Required action 1: In the blog post about aging, what kind of commercial nearly brought the writer to tears?
Required action 2: Using the blog post about aging, explain why the writer considered starting a savings jar for mesh surgery right away.
Required action 3: Pick up the blog post about aging from where it stops, continuing the conversation about a man's teeth.

Given passage:
Friday, April 19, 2013

Aging And My Genitalia


My mom has the best attitude about aging. I am constantly in a state of panic about getting old, mostly due to sheer vanity, and she will tell me "Well, it's better than the other option." I can see the truth in that, but as the days start to fly by I am struck by how repulsed I am at getting really old.

The commercial that nearly brought me to tears was one for a trans-vaginal mesh. The part of me that wants to believe I am young wanted to make a nasty joke, the part of me that knows I will live to be ninety-nine was wondering if I should start a savings jar for that surgery immediately. Did you know your vag needs to be held up by foreign material after a certain point? Yea, me either. It was the worse news I had heard since learning that my husband's balls will one day reach his knees. It's happening, ladies. Start marking his thigh now so you can watch the natural progression of his nut sack from between his thighs to around his ankles. I knew the outside of my body would age, I've had grandparents. They were soft and wrinkly and all around wonderful. What they never told me was that the inside of your body is deteriorating at the same rate and that your insides have no where to go but down. Think about that for a minute....mesh holding in your privates. NO FUCKING WAY!! I plan to invent a better option. Super tight rubber panties, a vag sling that doubles as suspenders, or perhaps a wheelchair that has a elevated crotch area for those in need of some between the legs support.

One of the other issues I lose sleep over are my teeth. Teeth make me crazy...good teeth and bad.  I am more likely to describe someone by their teeth than their skin color, body size or facial hair.
Me: "Remember that guy at the bar the other night, the one with gangly teeth?"

Given entries:
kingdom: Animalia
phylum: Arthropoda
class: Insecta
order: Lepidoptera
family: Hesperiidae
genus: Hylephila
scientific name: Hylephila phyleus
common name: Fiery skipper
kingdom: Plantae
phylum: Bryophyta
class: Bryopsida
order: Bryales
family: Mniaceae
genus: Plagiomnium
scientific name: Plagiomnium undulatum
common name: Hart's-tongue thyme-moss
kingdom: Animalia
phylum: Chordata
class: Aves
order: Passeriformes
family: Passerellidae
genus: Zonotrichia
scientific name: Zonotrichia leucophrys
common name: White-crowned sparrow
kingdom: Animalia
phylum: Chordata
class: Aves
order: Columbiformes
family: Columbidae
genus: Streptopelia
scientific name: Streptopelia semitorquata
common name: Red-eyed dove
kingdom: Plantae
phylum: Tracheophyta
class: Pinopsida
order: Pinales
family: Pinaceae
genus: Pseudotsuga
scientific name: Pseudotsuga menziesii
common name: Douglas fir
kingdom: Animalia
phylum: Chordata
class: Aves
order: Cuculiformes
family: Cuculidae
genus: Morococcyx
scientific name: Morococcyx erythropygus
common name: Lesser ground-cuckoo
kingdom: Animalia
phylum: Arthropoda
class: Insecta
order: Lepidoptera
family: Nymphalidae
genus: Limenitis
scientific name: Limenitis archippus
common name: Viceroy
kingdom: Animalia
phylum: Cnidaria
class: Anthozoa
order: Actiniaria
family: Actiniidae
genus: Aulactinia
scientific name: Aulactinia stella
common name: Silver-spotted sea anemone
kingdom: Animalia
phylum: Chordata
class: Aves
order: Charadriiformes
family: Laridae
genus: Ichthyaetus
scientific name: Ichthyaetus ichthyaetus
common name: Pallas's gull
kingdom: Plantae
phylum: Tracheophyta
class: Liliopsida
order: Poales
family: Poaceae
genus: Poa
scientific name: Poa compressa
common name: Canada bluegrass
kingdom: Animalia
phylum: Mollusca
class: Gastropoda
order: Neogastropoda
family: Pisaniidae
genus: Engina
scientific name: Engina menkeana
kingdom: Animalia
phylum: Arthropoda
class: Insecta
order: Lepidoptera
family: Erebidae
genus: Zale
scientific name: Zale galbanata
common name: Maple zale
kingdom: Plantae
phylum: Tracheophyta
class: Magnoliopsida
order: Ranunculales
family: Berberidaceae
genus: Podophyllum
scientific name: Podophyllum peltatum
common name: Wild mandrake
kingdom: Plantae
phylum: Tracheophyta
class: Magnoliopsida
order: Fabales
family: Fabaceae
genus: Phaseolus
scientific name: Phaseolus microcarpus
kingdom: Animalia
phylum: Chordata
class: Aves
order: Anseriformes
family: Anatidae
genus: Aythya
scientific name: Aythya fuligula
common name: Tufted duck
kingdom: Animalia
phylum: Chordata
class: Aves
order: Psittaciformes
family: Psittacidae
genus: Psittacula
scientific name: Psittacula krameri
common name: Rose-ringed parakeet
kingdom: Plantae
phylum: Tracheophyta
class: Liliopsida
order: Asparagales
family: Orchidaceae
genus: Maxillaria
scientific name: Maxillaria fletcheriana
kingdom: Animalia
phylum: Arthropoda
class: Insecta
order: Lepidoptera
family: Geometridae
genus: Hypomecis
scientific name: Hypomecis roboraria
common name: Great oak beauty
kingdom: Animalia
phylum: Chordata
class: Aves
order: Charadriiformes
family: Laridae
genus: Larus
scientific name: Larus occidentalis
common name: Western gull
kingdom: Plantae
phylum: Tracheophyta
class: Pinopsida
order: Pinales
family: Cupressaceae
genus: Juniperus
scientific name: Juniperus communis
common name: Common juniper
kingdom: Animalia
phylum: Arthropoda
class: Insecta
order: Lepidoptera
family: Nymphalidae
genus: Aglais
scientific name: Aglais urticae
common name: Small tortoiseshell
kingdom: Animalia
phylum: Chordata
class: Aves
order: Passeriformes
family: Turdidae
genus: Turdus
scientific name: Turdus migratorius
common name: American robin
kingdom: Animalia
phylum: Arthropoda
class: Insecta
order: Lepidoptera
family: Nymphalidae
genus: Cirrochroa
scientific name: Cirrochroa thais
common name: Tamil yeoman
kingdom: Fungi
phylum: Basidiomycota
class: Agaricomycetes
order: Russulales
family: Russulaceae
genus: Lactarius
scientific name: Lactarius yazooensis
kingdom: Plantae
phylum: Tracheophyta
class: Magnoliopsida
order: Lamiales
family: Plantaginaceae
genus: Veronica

Exercise response 1: A commercial for a trans-vaginal mesh.

Exercise response 2: Part of the writer knows they will live to be ninety-nine. The commercial revealed that after a certain point the body needs foreign material to hold things up, so a long life makes that surgery seem likely.

Exercise response 3:
My Sister: "You mean that cute guy with dreads? He was really nice."
Me: "Did you see his teeth? Damn. I didn't know he had dreads. Weird."
This leads us to old person teeth, also known as dentures. My second worst nightmare. My great-grandma had dentures and while I never noticed them as a kid, I did notice the weird cup on the bathroom sink set up and waiting for something to soak. Denture cup. Gummy kisses and soft food. I just can't accept the fact that one day I would wake up next to my husband and look like my face had been sucked in through my mouth. Shear vanity. I have heard of younger folks who had drug problems or face-to-curb issues and have had to get dentures. That would make me manic. What if you forget to glue your teeth in? What if you have a one night stand and wake up next to some dude who suddenly has no teeth? I guess breakfast is out.

I know I will get old and simply because I detest the idea of being a hundred years old, I will be one day. The Universe will feel an overwhelming desire to smash my self-confidence and force me to love the parts of aging that I can't yet wrap my mind around. At which point, I will discontinue the use of mirrors.